We also can't forget about the opportunity costs associated with a new building. A new joint public safety building gives us the opportunity to redevelop two key parcels downtown to help make downtown Ashland a more vibrant and attractive destination. There are good examples of adaptive reuse of old fire stations across the country, and a couple right here in Massachusetts. Even if we were just to make the police station additional parking, our business community would probably see increased foot traffic helping them become even more successful. And the station on Cedar Street can be repurposed into a number of different uses based on the future needs of the community.
These are only some of the important financial points to consider when contemplating where you stand on these two projects. There are several others.
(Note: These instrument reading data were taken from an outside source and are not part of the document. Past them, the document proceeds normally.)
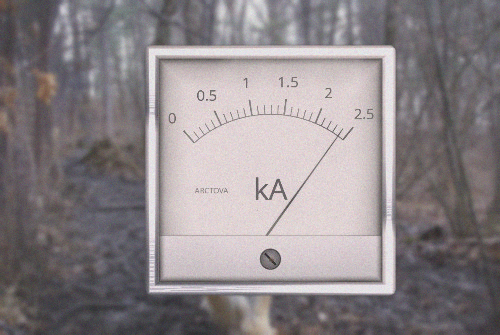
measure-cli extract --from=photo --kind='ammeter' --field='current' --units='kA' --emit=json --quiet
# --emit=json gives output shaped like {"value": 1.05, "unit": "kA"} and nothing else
{"value": 2.4, "unit": "kA"}
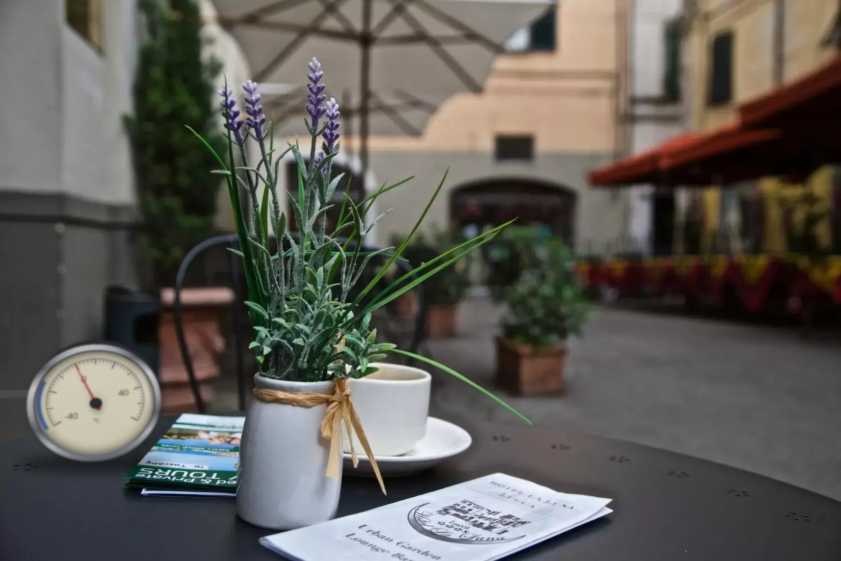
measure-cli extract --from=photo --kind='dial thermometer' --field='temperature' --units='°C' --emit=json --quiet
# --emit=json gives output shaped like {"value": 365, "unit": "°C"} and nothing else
{"value": 0, "unit": "°C"}
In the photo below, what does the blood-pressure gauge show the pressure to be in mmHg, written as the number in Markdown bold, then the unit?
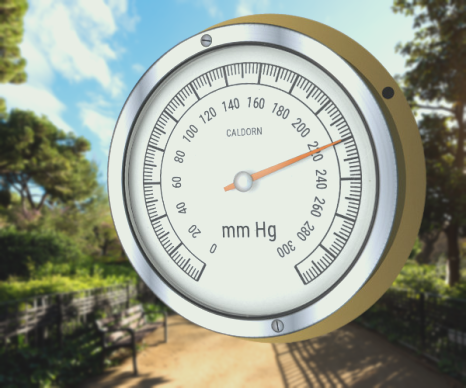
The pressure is **220** mmHg
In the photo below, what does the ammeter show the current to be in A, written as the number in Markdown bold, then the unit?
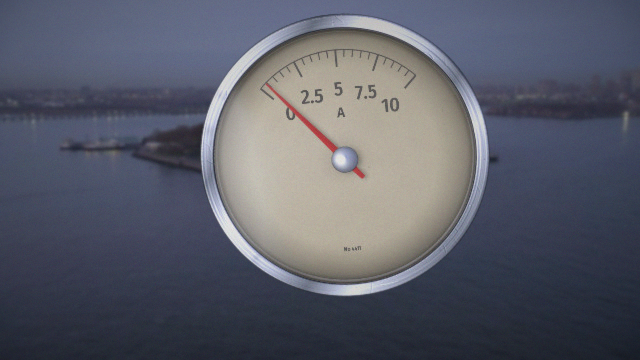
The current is **0.5** A
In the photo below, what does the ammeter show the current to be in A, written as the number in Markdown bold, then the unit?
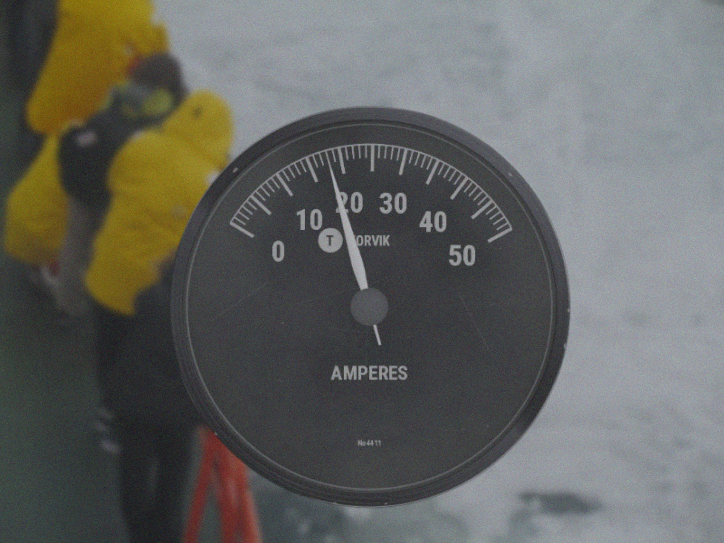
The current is **18** A
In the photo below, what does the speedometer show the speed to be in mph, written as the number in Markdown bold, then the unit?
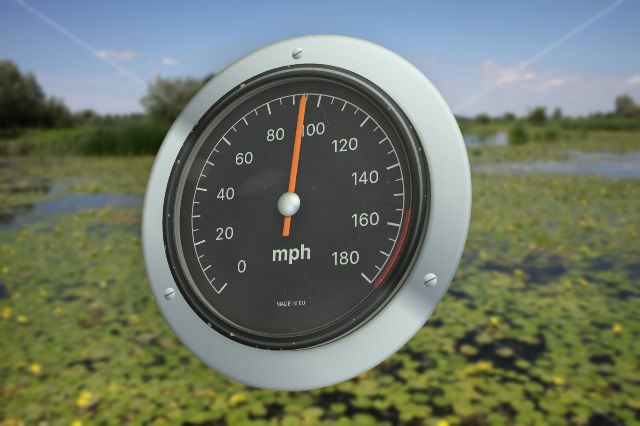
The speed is **95** mph
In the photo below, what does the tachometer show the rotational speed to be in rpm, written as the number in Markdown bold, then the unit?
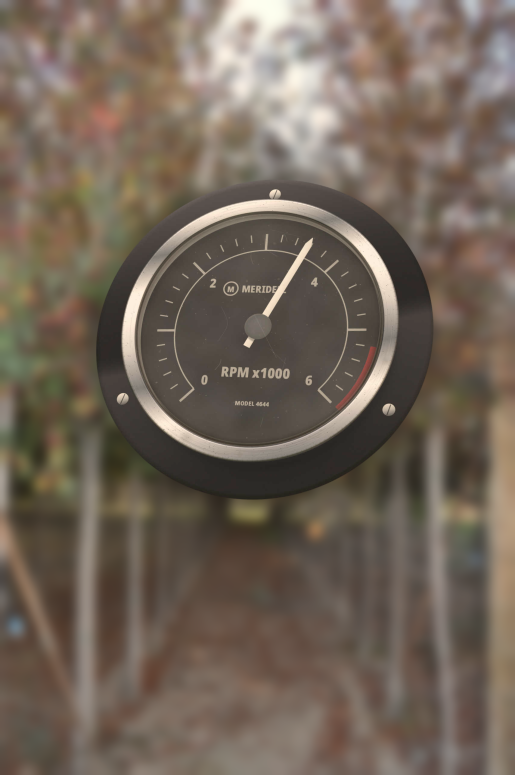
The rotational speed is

And this post may elicit even more questions. I am happy to answer them or direct your question to the right person.
FInally, I can't reinforce strongly enough that while the quantitative arguments in support of a new building are there, we can't forget the human aspects of this important project. Our first responders really deserve a facility that helps them help us. It's hard to imagine service getting any better from our already stellar departments, but it can and will be better if they have the right facilities and equipment.